The problem is that the “certainty” language reveals what the real game is, which is certainty in top executive pay at the expense of the health of the enterprise, and ultimately, the economy as a whole. Cutting costs is as easy way to produce profits, since the certainty of a good return on your “investment” is high. By contrast, doing what capitalists of legend are supposed to do, find ways to serve customer better by producing better or novel products, is much harder and involves taking real chances and dealing with very real odds of disappointing results. Even though we like to celebrate Apple, all too many companies have shunned that path of finding other easier ways to burnish their bottom lines. and it has become even more extreme. Companies have managed to achieve record profits in a verging-on-recession setting.

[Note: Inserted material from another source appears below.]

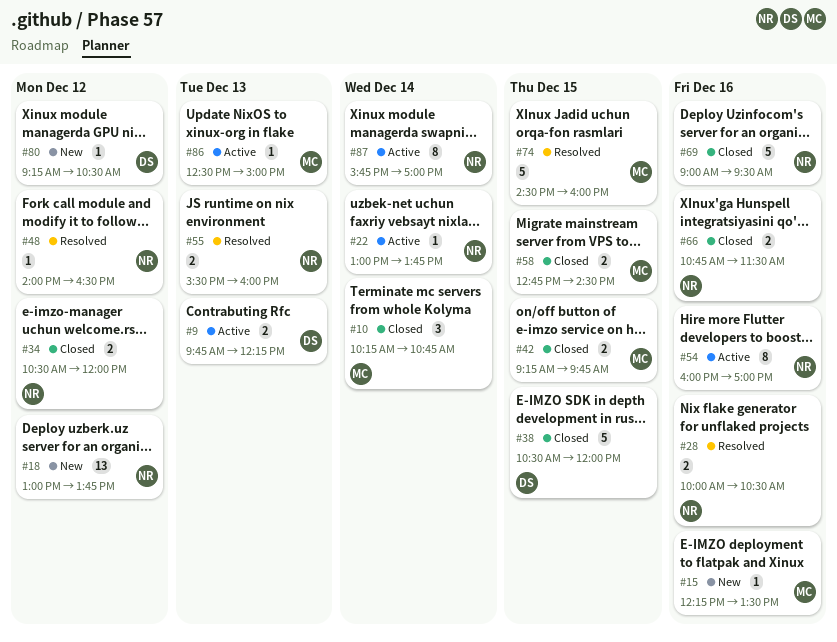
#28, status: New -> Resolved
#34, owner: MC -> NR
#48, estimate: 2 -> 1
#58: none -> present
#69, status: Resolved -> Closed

Indeed, the bigger problem they face is that they have played their cost-focused business paradigm out. You can’t grow an economy on cost cutting unless you have offsetting factors in play, such as an export led growth strategy, or an ever rising fiscal deficit, or a falling household saving rate that has not yet reached zero, or some basis for an investment spending boom. But if you go down the list, and check off each item for the US, you will see they have exhausted the possibilities. The only one that could in theory operate is having consumers go back on a borrowing spree. But with unemployment as high as it is and many families desperately trying to recover from losses in the biggest item on their personal balance sheet, their home, that seems highly unlikely. Game over for the cost cutting strategy.
And contrary to their assertions, just as they’ve managed to pursue self-limiting, risk avoidant corporate strategies on a large scale, so too have they sought to use government and regulation to shield themselves from risk.

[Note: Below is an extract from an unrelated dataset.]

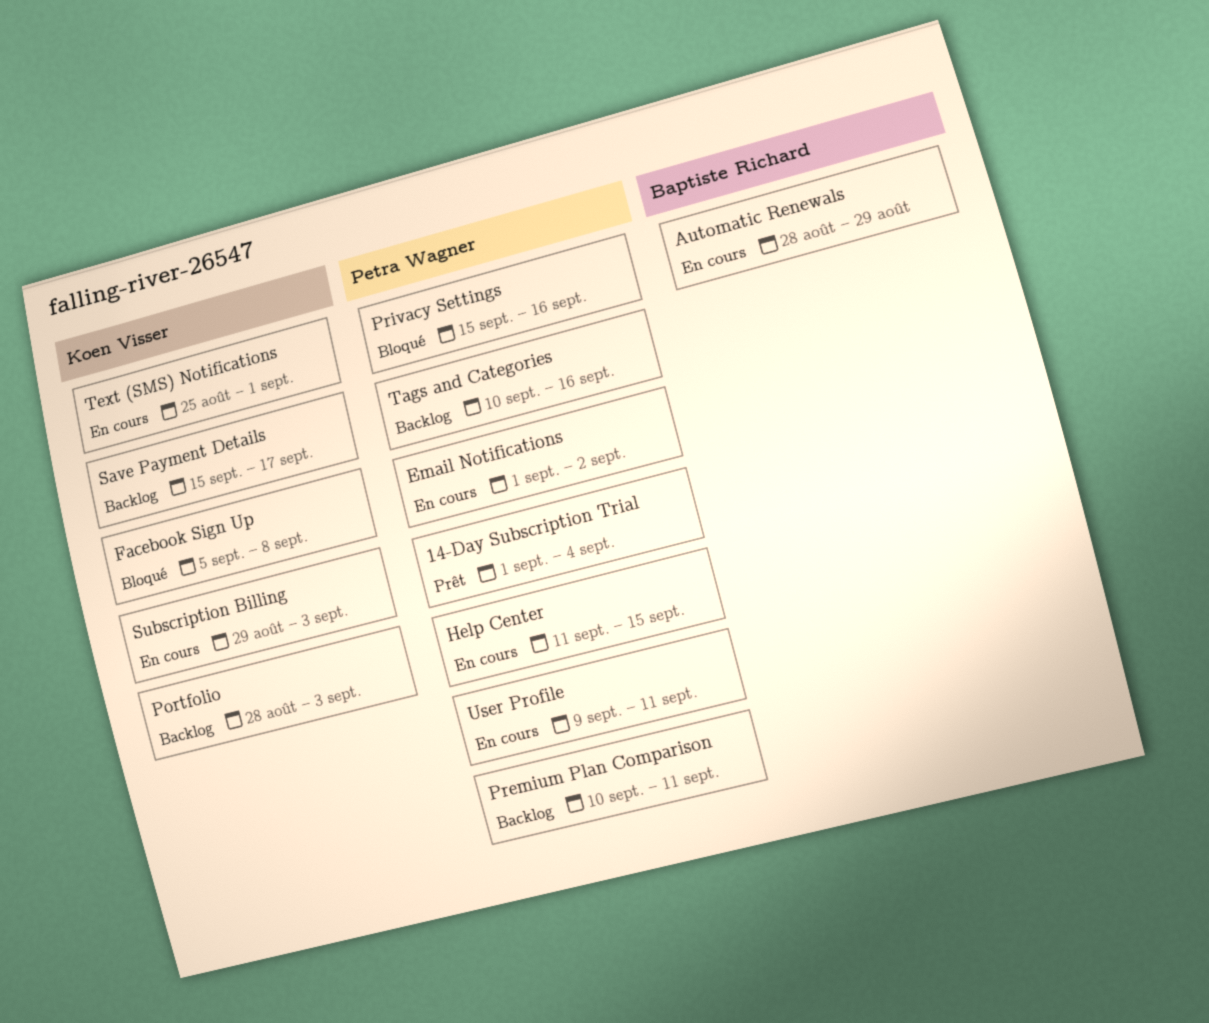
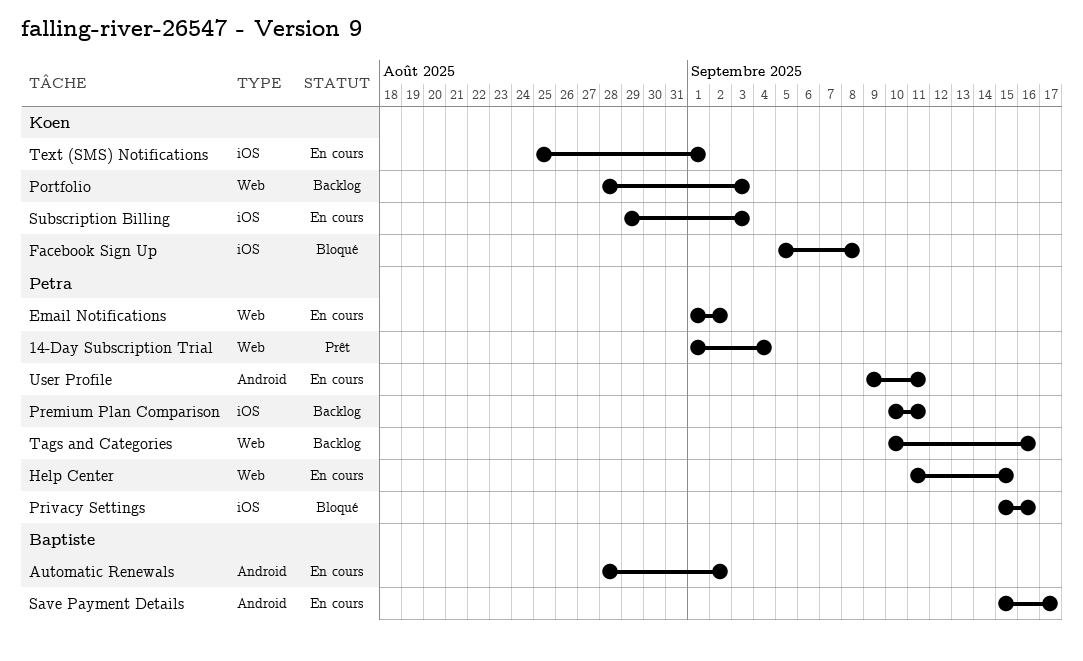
Automatic Renewals, due: Aug 29 -> Sep 2
Save Payment Details, status: Backlog -> En cours
Save Payment Details, owner: Koen Visser -> Baptiste Richard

Businesses have had at least 25 to 30 years near complete certainty — certainty that they will pay lower and lower taxes, that they’ will face less and less regulation, that they can outsource to their hearts’ content (which when it does produce savings, comes at a loss of control, increased business system rigidity, and loss of critical know how). They have also been certain that unions will be weak to powerless, that states and municipalities will give them huge subsidies to relocate, that boards of directors will put top executives on the up escalator for more and more compensation because director pay benefits from this cozy collusion, that the financial markets will always look to short term earnings no matter how dodgy the accounting, that the accounting firms will provide plenty of cover, that the SEC will never investigate anything more serious than insider trading (Enron being the exception that proved the rule).
So this haranguing about certainty simply reveals how warped big commerce has become in the US. Top management of supposedly capitalist enterprises want a high degree of certainty in their own profits and pay. Rather than earn their returns the old fashioned way, by serving customers well, by innovating, by expanding into new markets, their ‘certainty’ amounts to being paid handsomely for doing things that carry no risk. But since risk and uncertainty are inherent to the human condition, what they instead have engaged in is a massive scheme of risk transfer, of increasing rewards to themselves to the long term detriment of their enterprises and ultimately society as a whole.